++++ The records
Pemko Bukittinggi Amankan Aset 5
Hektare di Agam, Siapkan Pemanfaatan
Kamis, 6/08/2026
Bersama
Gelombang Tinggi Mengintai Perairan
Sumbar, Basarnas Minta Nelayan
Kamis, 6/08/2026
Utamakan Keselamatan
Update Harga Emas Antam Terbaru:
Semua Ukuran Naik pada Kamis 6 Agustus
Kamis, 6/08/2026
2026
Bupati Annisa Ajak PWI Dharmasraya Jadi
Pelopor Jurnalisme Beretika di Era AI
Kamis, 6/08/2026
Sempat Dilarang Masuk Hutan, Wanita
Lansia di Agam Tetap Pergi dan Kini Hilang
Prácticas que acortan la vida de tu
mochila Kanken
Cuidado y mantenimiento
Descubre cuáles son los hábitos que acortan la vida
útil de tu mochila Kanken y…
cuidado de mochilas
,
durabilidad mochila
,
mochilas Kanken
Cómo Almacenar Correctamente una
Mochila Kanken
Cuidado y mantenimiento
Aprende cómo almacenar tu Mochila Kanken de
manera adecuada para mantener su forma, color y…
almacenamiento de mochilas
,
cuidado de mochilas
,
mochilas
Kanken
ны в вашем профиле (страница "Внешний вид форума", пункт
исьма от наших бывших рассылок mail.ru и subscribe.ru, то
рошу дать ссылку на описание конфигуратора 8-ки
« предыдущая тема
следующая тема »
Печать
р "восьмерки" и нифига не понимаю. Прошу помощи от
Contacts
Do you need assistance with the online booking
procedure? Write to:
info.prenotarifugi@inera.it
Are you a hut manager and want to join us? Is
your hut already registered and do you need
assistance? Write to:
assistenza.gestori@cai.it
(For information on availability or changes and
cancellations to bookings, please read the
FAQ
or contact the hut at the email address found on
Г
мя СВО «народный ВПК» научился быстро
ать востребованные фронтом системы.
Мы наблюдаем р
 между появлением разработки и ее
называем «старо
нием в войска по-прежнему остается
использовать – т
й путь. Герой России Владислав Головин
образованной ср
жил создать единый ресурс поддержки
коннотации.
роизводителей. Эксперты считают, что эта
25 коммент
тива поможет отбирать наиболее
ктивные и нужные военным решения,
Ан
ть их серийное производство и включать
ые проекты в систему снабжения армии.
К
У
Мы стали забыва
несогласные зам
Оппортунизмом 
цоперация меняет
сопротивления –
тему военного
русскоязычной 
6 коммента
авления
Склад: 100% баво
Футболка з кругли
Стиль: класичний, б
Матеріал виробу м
++++++++
### What is required
Transcribe each of the lines above exactly as it appears.

### Written solution
Pemko Bukittinggi Amankan Aset 5
Hektare di Agam, Siapkan Pemanfaatan
Kamis, 6/08/2026
Bersama
Gelombang Tinggi Mengintai Perairan
Sumbar, Basarnas Minta Nelayan
Kamis, 6/08/2026
Utamakan Keselamatan
Update Harga Emas Antam Terbaru:
Semua Ukuran Naik pada Kamis 6 Agustus
Kamis, 6/08/2026
2026
Bupati Annisa Ajak PWI Dharmasraya Jadi
Pelopor Jurnalisme Beretika di Era AI
Kamis, 6/08/2026
Sempat Dilarang Masuk Hutan, Wanita
Lansia di Agam Tetap Pergi dan Kini Hilang
Prácticas que acortan la vida de tu
mochila Kanken
Cuidado y mantenimiento
Descubre cuáles son los hábitos que acortan la vida
útil de tu mochila Kanken y…
cuidado de mochilas
,
durabilidad mochila
,
mochilas Kanken
Cómo Almacenar Correctamente una
Mochila Kanken
Cuidado y mantenimiento
Aprende cómo almacenar tu Mochila Kanken de
manera adecuada para mantener su forma, color y…
almacenamiento de mochilas
,
cuidado de mochilas
,
mochilas
Kanken
ны в вашем профиле (страница "Внешний вид форума", пункт
исьма от наших бывших рассылок mail.ru и subscribe.ru, то
рошу дать ссылку на описание конфигуратора 8-ки
« предыдущая тема
следующая тема »
Печать
р "восьмерки" и нифига не понимаю. Прошу помощи от
Contacts
Do you need assistance with the online booking
procedure? Write to:
info.prenotarifugi@inera.it
Are you a hut manager and want to join us? Is
your hut already registered and do you need
assistance? Write to:
assistenza.gestori@cai.it
(For information on availability or changes and
cancellations to bookings, please read the
FAQ
or contact the hut at the email address found on
Г
мя СВО «народный ВПК» научился быстро
ать востребованные фронтом системы.
Мы наблюдаем р
 между появлением разработки и ее
называем «старо
нием в войска по-прежнему остается
использовать – т
й путь. Герой России Владислав Головин
образованной ср
жил создать единый ресурс поддержки
коннотации.
роизводителей. Эксперты считают, что эта
25 коммент
тива поможет отбирать наиболее
ктивные и нужные военным решения,
Ан
ть их серийное производство и включать
ые проекты в систему снабжения армии.
К
У
Мы стали забыва
несогласные зам
Оппортунизмом 
цоперация меняет
сопротивления –
тему военного
русскоязычной 
6 коммента
авления
Склад: 100% баво
Футболка з кругли
Стиль: класичний, б
Матеріал виробу м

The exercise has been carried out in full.